◆ DIRECTIONS FOR THIS TASK ◆
Output every line below without omitting or altering anything.

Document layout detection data
○ ○ ○ ○

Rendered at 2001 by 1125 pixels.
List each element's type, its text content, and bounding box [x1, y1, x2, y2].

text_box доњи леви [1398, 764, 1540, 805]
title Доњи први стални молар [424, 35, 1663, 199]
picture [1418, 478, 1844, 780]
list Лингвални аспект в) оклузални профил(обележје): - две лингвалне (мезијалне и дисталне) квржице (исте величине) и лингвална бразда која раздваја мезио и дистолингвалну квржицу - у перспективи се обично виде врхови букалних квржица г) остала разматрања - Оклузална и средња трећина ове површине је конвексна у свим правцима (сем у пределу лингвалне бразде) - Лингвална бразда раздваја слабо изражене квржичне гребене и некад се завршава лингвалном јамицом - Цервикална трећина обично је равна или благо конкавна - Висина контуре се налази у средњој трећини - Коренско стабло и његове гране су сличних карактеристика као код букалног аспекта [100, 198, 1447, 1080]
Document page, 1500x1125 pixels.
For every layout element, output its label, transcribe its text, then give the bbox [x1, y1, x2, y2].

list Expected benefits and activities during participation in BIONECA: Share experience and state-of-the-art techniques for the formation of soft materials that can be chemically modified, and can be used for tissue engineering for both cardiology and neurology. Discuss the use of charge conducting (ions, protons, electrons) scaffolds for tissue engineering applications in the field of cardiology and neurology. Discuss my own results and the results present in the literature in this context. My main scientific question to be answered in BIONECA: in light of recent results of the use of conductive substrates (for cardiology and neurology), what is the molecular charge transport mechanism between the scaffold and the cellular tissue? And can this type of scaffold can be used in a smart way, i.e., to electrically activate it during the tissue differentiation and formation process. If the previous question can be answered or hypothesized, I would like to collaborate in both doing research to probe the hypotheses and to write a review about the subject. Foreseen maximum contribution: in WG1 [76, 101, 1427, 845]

○ ○ ○ ○

◆ FINAL ANSWER ◆
Rendered at 2001 by 1125 pixels.
List each element's type, its text content, and bounding box [x1, y1, x2, y2].

text_box доњи леви [1398, 764, 1540, 805]
title Доњи први стални молар [424, 35, 1663, 199]
picture [1418, 478, 1844, 780]
list Лингвални аспект в) оклузални профил(обележје): - две лингвалне (мезијалне и дисталне) квржице (исте величине) и лингвална бразда која раздваја мезио и дистолингвалну квржицу - у перспективи се обично виде врхови букалних квржица г) остала разматрања - Оклузална и средња трећина ове површине је конвексна у свим правцима (сем у пределу лингвалне бразде) - Лингвална бразда раздваја слабо изражене квржичне гребене и некад се завршава лингвалном јамицом - Цервикална трећина обично је равна или благо конкавна - Висина контуре се налази у средњој трећини - Коренско стабло и његове гране су сличних карактеристика као код букалног аспекта [100, 198, 1447, 1080]
Document page, 1500x1125 pixels.
For every layout element, output its label, transcribe its text, then give the bbox [x1, y1, x2, y2].

list Expected benefits and activities during participation in BIONECA: Share experience and state-of-the-art techniques for the formation of soft materials that can be chemically modified, and can be used for tissue engineering for both cardiology and neurology. Discuss the use of charge conducting (ions, protons, electrons) scaffolds for tissue engineering applications in the field of cardiology and neurology. Discuss my own results and the results present in the literature in this context. My main scientific question to be answered in BIONECA: in light of recent results of the use of conductive substrates (for cardiology and neurology), what is the molecular charge transport mechanism between the scaffold and the cellular tissue? And can this type of scaffold can be used in a smart way, i.e., to electrically activate it during the tissue differentiation and formation process. If the previous question can be answered or hypothesized, I would like to collaborate in both doing research to probe the hypotheses and to write a review about the subject. Foreseen maximum contribution: in WG1 [76, 101, 1427, 845]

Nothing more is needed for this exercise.